Known as the “Seven New Wonders of the World”, it is also regarded as the “world cup” of wildlife. Spanning an impressive circular and scenic trek, it is the most spectacular and largest movement of animals. Every year, over a million wildebeest and thousands of gazelles and zebras make their way to the Maasai Mara National Reserve in Kenya from one of the most well-known national parks on Earth, Tanzania’s Serengeti National Park, and back.

Since this particular wildlife migration is renowned for being dynamic and unpredictable, on this post, we are sharing some useful information on when and where you ought to go so you can make the most of your wildlife adventure of a lifetime!

 

The Wildebeest Migration: An Animation. Video credit: Go2Africa Safari YouTube Account

 

Before planning a migration safari, it’s important to understand that the exact timing of the animals’ movement is difficult to predict. As it’s a dynamic and ever-changing event, many travelers that have observed this migration more than once would agree that no two years unravel the same way.

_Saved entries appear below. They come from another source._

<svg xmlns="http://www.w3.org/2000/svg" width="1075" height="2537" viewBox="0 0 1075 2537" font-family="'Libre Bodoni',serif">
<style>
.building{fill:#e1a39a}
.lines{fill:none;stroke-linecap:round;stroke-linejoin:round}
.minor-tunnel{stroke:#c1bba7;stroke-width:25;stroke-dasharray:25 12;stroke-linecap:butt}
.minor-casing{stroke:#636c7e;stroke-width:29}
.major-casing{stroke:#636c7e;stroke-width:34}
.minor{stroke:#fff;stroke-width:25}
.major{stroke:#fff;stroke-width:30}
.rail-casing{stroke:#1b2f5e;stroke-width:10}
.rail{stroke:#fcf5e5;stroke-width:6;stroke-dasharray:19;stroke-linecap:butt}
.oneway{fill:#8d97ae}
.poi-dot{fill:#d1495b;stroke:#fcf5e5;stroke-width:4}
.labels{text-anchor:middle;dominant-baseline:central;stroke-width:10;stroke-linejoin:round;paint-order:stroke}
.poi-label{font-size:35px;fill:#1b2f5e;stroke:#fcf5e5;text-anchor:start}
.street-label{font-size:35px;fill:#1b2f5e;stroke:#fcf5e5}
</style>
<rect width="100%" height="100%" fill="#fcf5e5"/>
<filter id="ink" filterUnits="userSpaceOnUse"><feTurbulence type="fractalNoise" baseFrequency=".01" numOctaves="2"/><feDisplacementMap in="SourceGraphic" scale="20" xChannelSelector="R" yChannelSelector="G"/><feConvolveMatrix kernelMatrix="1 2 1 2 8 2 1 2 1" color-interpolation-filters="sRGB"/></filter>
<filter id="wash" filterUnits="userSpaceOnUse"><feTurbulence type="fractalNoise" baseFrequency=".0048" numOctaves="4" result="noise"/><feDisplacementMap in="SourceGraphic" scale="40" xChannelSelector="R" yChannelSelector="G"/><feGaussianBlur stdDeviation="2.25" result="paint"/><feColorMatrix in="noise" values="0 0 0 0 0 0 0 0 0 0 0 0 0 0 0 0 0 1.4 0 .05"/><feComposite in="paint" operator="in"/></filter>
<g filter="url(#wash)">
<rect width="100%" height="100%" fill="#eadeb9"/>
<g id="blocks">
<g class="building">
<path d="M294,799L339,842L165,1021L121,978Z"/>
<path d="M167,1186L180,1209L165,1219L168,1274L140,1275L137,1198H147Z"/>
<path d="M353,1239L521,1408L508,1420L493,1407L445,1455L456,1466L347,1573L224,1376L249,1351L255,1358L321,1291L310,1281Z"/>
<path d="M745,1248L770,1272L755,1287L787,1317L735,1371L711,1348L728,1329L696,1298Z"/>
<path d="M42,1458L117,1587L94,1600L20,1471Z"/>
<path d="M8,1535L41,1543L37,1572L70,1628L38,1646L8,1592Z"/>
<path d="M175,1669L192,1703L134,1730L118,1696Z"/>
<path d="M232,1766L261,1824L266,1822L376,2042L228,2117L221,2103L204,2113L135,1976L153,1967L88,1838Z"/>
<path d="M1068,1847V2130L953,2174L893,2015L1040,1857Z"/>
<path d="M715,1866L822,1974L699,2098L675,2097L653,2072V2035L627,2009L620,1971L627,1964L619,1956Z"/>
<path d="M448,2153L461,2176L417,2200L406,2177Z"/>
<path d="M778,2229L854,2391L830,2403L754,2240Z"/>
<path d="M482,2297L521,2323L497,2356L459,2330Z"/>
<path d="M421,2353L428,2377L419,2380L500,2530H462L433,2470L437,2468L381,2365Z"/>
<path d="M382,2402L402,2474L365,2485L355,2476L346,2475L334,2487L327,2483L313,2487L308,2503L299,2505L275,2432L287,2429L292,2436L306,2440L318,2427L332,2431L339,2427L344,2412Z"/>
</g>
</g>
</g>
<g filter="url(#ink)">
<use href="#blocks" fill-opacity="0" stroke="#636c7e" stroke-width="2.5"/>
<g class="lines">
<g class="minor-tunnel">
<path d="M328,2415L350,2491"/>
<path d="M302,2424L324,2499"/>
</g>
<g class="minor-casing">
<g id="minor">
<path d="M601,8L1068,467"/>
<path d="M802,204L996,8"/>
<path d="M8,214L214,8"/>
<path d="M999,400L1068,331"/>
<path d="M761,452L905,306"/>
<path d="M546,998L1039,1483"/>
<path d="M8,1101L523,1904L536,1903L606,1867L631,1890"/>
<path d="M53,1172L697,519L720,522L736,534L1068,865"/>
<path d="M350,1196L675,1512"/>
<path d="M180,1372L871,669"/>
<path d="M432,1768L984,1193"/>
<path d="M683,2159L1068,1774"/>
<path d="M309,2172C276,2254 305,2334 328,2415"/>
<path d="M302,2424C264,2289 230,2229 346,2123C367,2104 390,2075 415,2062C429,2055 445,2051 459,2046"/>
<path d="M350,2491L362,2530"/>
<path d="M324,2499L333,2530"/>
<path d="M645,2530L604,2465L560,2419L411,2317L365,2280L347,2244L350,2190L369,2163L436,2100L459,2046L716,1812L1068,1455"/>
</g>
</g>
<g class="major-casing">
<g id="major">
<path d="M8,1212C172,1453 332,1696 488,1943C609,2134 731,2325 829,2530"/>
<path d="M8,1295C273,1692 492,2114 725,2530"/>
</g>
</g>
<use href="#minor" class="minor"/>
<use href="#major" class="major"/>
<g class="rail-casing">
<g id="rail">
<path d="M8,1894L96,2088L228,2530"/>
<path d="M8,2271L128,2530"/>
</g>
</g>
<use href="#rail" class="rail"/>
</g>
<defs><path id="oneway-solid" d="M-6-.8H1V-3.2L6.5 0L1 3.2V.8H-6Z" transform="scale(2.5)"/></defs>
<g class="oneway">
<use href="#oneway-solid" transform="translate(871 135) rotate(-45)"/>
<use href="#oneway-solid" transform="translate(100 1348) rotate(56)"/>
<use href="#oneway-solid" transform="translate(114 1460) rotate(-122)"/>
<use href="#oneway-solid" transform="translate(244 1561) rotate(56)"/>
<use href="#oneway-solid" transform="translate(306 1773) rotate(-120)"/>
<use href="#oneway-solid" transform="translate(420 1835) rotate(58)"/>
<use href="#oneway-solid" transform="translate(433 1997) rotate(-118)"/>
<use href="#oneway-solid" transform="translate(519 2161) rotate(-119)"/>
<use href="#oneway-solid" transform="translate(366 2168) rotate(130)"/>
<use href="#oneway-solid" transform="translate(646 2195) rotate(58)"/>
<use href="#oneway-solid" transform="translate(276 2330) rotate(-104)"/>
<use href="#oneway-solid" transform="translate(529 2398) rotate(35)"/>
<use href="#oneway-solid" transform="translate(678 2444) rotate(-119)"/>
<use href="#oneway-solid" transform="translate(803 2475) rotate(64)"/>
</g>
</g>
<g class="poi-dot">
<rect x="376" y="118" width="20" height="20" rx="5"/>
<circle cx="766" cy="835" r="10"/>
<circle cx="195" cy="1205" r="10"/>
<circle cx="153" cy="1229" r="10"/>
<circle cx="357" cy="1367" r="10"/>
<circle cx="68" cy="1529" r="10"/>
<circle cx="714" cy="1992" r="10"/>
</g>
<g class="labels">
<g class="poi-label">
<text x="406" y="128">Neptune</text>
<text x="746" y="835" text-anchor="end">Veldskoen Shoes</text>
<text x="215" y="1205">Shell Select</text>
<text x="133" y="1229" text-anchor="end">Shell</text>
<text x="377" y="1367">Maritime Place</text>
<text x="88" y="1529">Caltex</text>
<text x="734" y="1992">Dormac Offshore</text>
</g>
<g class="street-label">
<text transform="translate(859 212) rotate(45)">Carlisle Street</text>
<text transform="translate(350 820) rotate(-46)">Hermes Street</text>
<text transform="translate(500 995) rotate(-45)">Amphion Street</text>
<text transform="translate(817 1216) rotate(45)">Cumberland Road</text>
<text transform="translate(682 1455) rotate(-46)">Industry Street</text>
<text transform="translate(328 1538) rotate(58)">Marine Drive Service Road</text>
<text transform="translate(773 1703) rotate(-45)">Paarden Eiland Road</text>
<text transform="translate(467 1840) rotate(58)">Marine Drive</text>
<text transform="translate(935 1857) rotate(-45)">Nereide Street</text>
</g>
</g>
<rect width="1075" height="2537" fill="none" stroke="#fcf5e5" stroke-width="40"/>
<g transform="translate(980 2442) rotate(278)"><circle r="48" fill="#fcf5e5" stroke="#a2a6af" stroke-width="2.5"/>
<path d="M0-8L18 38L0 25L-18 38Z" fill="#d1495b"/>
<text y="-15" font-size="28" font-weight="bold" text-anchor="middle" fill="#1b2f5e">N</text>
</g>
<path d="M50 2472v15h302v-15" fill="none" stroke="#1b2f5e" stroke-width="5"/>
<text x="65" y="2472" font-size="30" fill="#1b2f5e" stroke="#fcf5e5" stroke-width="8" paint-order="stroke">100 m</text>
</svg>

That said, it has been established that the weather or more specifically, the amount of rainfall in the Serengeti region is an influential element of the migration. For example, if rainfall is scarce and sources of food and water are depleted more rapidly than usual this year, the animals may make their move earlier than expected. 

 

Zebras among a large herd of wildebeest during an annual migration

 

As the migration cycle takes a full year to complete, you can technically catch a glimpse of it throughout the year. However, since the animals migrate across a huge distance, some things that you may be hoping to see such as the mass birthing of calves or the river crossing occur only during specific months and regions. Here’s a general guideline, which we have grouped into two sections, that you may find useful: 

 

The Migration in Tanzania (Serengeti)

 

  • December – March: If you’d like to observe large populations of wildebeest, look no further than their home, the Serengeti plains. Here, you will also be able to spot other grazing animals such as zebras and gazelles that are often found migrating alongside the wildebeest. The January – March period is usually when the mass birthing of wildebeest calves takes place. As calves make easy victims for predators, you will also likely to find an abundance of lions, hyenas, leopards and cheetahs lurking nearby.
  • April – May: Depending on the amount of rainfall the region receives, groups of animals may already be making their moves to migrate west and north of the Serengeti to seek for greener plains and woodland. Heavy rainfall often makes it difficult to follow the movement of the animals as the roads become very muddy and tricky to navigate. Hence, these months may not the ideal time to go.
  • Late May – Early July: This period is usually when the Great Migration begins and the western Serengeti makes the best location to observe the movement. As rainfall stops, the animals start moving to the north and join other herds, forming a much larger herd. It is also considered the wildebeest’ usual mating season.
  • July: At some point during this month, the herd is likely to have reached one of the migration’s biggest obstacles – The Grumeti River, which the animals would have to cross to continue their journey to Kenya. Crossing this river can be dramatic and presents a huge challenge thanks to its depth as well as the abundance of crocodiles. As it is a highly risky crossing, some may fall prey to the river and/or predators and would not make it to the other side. 

 

The highly risky river crossing a huge challenge for the wildebeest

Image credit: MaraSidaiCamp.com

 

The Migration in Kenya (Maasai Mara)

 

  • July – August: Once they’ve successfully crossed the river, the animals would continue their journey to the north towards Kenya’s Lamai Wedge and The Mara Triangle. Before reaching their final destination, they would need to make another dangerous river crossing at The Mara river where more crocodiles and other predators await them.
  • September – November: By this time, the herds would have reached the lush Maasai Mara plains. Here, you’ll find a plethora of wildebeest, zebras, and gazelles happily grazing, under the watchful eyes of their predators. If you’re looking to spot lots of wildlife species during one trip, we highly advise for you to go during this period.
  • November – December: As the rain starts to fall in Tanzania, the herds will begin to make their long journey back home to the Serengeti.